Traditionally, IT was measured on three aspects: operational efficiency, budgets, and delivery of projects. The connected world also added information security. Disaster recovery and business continuity surfaced and made it to the dashboard. Somewhere business benefit crept in and then projects were also reviewed from a business angle. Regulatory compliance required significant IT support and thus edged in. But revenue, profitability, customer acquisition or retention, product availability?
How does the CIO influence any of these? Can better IT deliver additional growth? Will technology drive profitability? What can the CIO do to acquire new customers or retain existing ones? And what about product quality or availability? If cash flow is an issue, how will systems ease it? Competition has a better and cheaper product or a great marketing strategy, can IT or the CIO counter it in any way? If the answer to one or more is no, then why link performance or compensation to these measurements?
I know some of the CIOs, who have been there done that, evolved beyond technology and / or taken additional business roles will say that the CIO can indeed contribute and influence most of the measures above.
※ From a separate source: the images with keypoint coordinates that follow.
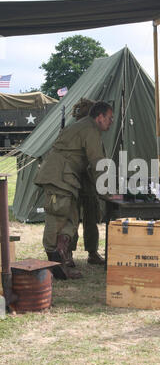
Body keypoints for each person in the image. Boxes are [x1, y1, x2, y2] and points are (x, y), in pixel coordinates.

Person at [34, 101, 113, 279]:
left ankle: (59, 261)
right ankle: (54, 263)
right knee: (58, 217)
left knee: (71, 219)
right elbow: (97, 162)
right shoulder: (90, 129)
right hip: (60, 177)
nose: (111, 121)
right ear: (99, 117)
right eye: (110, 118)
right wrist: (106, 190)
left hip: (65, 178)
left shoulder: (84, 126)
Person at [69, 98, 106, 267]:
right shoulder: (78, 130)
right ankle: (68, 253)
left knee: (89, 216)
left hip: (87, 180)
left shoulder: (90, 131)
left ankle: (90, 252)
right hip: (76, 178)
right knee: (73, 218)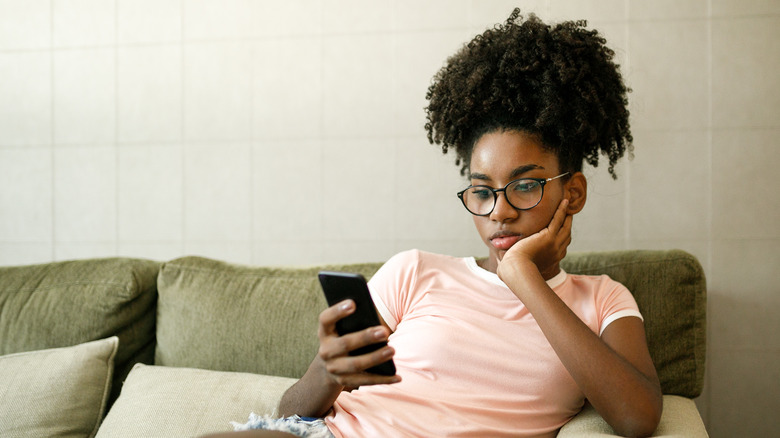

This is achieved with systems that create operational efficiency, business process management, information visibility, business intelligence and analytical models, and even enabling new models of engagement with the new trends and hyped technology troika: Big Data, Mobility, and Social Media. Cloud and Outsourcing are passé; everyone has done it or is doing it.
It is evident that this piece of news has many people worried, and not all of them are CIOs; they are propagating the message that if I cannot control something, I should have the choice to determine if my performance is likely to be impacted. Fair point if the organization worked in perfect silos. In business and life uncertainty is certain and thus even the metrics that seem to be under control have dependencies – internal and external – which are beyond one’s power of influence.
Does the CEO control how the industry will behave? Can the CFO control interest rates or liquidity crunch? If the customer does not buy, what can the CMO do? Rhetorical questions? They are not helpless, but there is a limit to their ability to influence the outcome. They do play a role and they depend on the rest of the CXOs to work lock-step in achieving success. CPO (Chief People Officer) has to help hire and retain the best talent, CIO has to ensure information availability to key stakeholders for decision making and analysis. That’s what the C-suite is all about.
So if the CIO stakes claim to the table, it comes with a set of obligations and responsibilities; it comes with the territory; all CXOs are jointly and individually responsible for the success of the enterprise. It is not about “I have done my part and now you go figure”; I believe that CIOs should and does actively seek this responsibility and then works with others in shaping the future. The C-suite has to take this variability risk. Only then can the CIO aspire to take a position on the Board or become a CEO.